Page extract>

# # # #

R_M_I - I am still interested in buying some of these. 



PGP said:


> I have some that you can use to take measurements! These are not dead so I will need them back. Just let me know which ones you want and I will bring them next time I see you. I have 18650, 17670, 17500, 14670, 14500, RCR123 & RCR2.
> 
> Patrick


----------



## carrot (Jan 13, 2007)

I have no use for these, but they're nifty so I'm interested. I want at least an AA, maybe a CR123 as well.


----------



## Bimmerboy (Jan 14, 2007)

Definitely interested in a 14670! Will send PM.


----------



## myk (Jan 14, 2007)

First, these look freaking awesome, and if you can make me one (or 3) the size difference between a regular mag and a MagLED so as to use a Kroll/regular miniMag clickie on a miniMagLED. I can get this length for you - 

Second, (sorry, this isn't a B/S/T forum) anyone looking for the CR123 or AA size dummy on the cheap can check out AW's for $5 each here: http://candlepowerforums.com/vb/showthread.php?t=103143

They're not quite as elegant or nearly as freakin cool looking, but they do in fact get the job done


If you can make the custom jobs for me (I'll re-post with the measurements) of the part of an AA add me to the interest list

Also something to consider - I'm not sure what you can do with the delrin, but if you could make adapters that DONT SUCK to use a AA battery in place of a D battery (eg, delrin tube with metal bottom contact, AA slips in the top)

Currently all of the adapter I have seen suck pretty bad- your solution if it scales could be nice =)


----------



## rain_man_ind (Jan 15, 2007)

I thought this post was going to die for a while there but guess not so I'll 
keep making them. 
hopefully I can get at least ten orders.

I am also looking into alternative materials if anyone is interested
these include... polycarbonate, nylon, abs, pvc, etc.

# # # #

Supplied records>
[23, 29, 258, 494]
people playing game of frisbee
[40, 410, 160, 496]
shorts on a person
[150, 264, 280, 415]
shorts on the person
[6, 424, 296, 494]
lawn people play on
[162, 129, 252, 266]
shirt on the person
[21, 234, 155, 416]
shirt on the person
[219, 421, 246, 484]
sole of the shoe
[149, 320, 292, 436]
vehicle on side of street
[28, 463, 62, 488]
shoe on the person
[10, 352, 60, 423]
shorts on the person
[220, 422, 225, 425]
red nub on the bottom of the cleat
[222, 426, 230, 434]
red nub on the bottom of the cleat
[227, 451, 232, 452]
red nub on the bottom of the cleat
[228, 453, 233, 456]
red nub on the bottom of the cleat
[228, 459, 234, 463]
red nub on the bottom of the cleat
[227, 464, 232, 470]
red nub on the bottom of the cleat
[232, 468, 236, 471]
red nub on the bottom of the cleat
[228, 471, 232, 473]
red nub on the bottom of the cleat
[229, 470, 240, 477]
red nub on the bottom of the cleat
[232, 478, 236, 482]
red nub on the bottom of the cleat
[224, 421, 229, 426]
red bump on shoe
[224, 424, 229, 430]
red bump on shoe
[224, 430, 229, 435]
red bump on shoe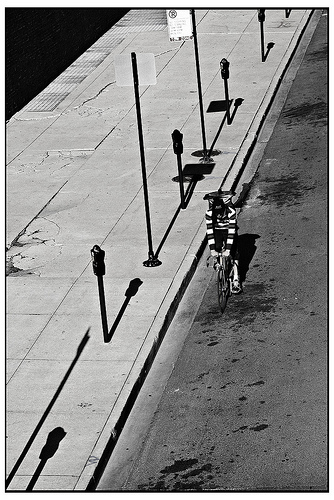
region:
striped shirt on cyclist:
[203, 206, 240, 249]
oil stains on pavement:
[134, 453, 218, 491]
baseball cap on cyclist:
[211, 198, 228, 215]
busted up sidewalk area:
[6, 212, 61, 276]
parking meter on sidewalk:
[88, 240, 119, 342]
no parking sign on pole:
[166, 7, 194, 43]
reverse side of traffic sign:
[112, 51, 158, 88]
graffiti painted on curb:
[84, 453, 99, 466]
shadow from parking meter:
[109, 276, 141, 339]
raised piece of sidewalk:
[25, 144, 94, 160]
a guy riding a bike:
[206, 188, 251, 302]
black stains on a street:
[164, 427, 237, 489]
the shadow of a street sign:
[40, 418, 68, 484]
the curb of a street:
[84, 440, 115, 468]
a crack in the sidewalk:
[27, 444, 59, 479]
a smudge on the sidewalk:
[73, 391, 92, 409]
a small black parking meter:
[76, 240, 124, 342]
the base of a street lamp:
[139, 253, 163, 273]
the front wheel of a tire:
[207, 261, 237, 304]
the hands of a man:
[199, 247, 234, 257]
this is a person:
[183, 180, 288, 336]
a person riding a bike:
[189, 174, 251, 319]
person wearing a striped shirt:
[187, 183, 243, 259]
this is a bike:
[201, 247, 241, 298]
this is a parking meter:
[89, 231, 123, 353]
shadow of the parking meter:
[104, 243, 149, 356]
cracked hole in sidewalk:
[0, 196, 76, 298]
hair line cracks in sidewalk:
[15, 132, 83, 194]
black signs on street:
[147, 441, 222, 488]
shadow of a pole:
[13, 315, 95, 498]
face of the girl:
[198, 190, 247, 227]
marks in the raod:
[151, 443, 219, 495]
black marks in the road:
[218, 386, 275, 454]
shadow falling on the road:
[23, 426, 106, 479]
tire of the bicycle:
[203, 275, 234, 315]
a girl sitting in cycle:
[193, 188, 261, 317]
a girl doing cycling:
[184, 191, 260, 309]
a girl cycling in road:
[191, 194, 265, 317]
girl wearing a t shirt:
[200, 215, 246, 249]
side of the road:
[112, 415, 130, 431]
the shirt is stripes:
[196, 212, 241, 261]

# # # #

Tasks and exercises>
1 – Reproduce the passage of the forum thread from "Also something to" up to and including "could be nice =)".
2 – Answer these questions about the forum thread:
(a) Which size is Bimmerboy definitely interested in?
(b) What price per dummy does myk give for AW's?
(c) Which alternative materials does rain_man_ind name?

Answers to the exercises>
1 –
Also something to consider - I'm not sure what you can do with the delrin, but if you could make adapters that DONT SUCK to use a AA battery in place of a D battery (eg, delrin tube with metal bottom contact, AA slips in the top)

Currently all of the adapter I have seen suck pretty bad- your solution if it scales could be nice =)

2 –
(a) 14670
(b) $5 each
(c) Polycarbonate, nylon, abs, and pvc